### [TEXT UNDER STUDY]
· · ·

Confusion regarding scientific theory as contributor to replicability crisis?

[DISCLAIMER: Ideas and statements made in this blog post in no way are intended to insult or disrespect my fellow psychologists.]

In this post, I will discuss psychology’s replicability crisis from a new angle. I want to consider the possibility that confusion regarding what scientific theory is and how theory is developed may have contributed to the replicability crisis in psychology.

Scientific theories are internally consistent sets of principles that are put forward to explain various empirical phenomena. Theories compete in the scientific marketplace by being evaluated according to the following five criteria (Popper, 1959; Quine & Ullian, 1978):

1. parsimony: simpler theories involving the fewest entities are preferred to more complicated theories
2. explanatory power:  theories that can explain many empirical phenomena are preferred to theories that can only explain a few phenomena
3. predictive power: a useful theory makes new empirical predictions above and beyond extant theories
4. falsifiability: a theory must yield falsifiable predictions
5. accuracy: degree to which a theory’s empirical predictions match experimental results

It is important to explicitly point out, however, that underlying all of these considerations is the fact that before a theory can be put forward, demonstrably repeatable empirical phenomena need to exist in the first place that need to be explained! Demonstrably repeatable is understood to mean that an empirical phenomenon “can be regularly reproduced by anyone who carries out the appropriate experiment in the way prescribed” (Popper, 1959, p. 23). Put simply, scientific theories aim to explain repeatable empirical phenomena; without repeatable empirical phenomena, there is nothing to explain and hence no theories can be developed.

The idea then is that confusion regarding these points may have contributed to the current replicability crisis.  To support my point, I will briefly review some examples from the beleaguered “social priming” literature. [DISCLAIMER: I contend my argument likely also holds in other areas of experimental psychology; I’ve chosen this literature out of convenience, and hence my intention was not to pick on these specific researchers.]

For example, in a piece entitled “The Alleged Crisis and the Illusion of Exact Replication”, Stroebe and Strack (2014) state that:

“Although reproducibility of scientific findings is one of science’s defining features, the ultimate issue is the extent to which a theory has undergone strict tests and has been supported by empirical findings” (p. 60).

Stroebe and Strack seem to be saying that the most important issue (i.e., the “ultimate issue”) in evaluating scientific theory is whether the theory has been supported by empirical findings (accuracy criterion #5 from above), but at the same time downplay the reproducibility of findings as “one of science’s defining features”. This kind of position, however, doesn’t seem to fit with the considerations above whereby reproducible empirical phenomena are required before a scientific theory can even be put forward, let alone be evaluated viz-a-viz other theories.

In another example, Cesario (2014) — in the context of discussing what features of the original methodology need to be duplicated for a replication attempt to be informative — states:

“We know this only because we have relevant theories that tell us that these features should matter.” (p. 42) “Theories inform us as to which variables are important and which are unimportant (i.e., which variables can be modified from one research study to the next without consequence).” (p. 45)

· · ·

### [ACTION ITEM]
Reproduce word for word the passage of the post on psychology's replicability crisis between "In this post, I" and "crisis in psychology.", inclusive.

### [SOURCE DATA]
· · ·

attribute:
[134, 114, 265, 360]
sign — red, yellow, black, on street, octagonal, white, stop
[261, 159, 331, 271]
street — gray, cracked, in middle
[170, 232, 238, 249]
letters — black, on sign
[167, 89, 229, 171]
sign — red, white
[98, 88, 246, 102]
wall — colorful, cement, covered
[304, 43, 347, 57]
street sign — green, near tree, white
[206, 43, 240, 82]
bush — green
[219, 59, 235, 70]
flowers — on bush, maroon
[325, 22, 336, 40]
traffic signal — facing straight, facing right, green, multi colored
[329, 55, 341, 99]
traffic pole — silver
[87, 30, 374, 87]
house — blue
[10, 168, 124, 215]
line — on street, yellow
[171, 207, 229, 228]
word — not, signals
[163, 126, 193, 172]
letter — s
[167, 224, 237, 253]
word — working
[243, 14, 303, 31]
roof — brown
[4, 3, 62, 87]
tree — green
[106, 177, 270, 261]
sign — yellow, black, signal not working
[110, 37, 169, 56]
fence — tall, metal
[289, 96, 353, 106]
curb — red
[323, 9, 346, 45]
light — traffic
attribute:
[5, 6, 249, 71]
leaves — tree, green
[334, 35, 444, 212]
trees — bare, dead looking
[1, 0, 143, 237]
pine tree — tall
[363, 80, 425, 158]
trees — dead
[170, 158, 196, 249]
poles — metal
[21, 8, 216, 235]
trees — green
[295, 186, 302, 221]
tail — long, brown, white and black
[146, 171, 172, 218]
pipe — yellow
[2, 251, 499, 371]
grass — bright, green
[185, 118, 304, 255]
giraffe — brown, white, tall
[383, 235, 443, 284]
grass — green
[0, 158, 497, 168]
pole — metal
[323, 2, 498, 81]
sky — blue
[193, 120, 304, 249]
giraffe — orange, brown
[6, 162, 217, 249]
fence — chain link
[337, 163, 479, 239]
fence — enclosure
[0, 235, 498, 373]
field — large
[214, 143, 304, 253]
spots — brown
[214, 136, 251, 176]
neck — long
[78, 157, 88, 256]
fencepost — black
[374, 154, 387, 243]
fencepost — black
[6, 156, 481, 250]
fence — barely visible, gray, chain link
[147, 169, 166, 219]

· · ·

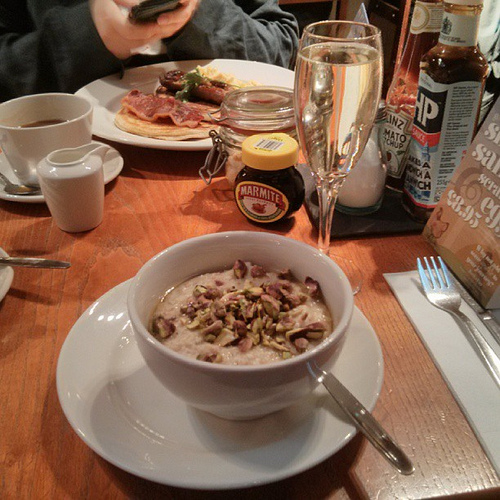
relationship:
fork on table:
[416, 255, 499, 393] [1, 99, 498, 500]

· · ·

### [EXERCISE RESPONSE]
In this post, I will discuss psychology’s replicability crisis from a new angle. I want to consider the possibility that confusion regarding what scientific theory is and how theory is developed may have contributed to the replicability crisis in psychology.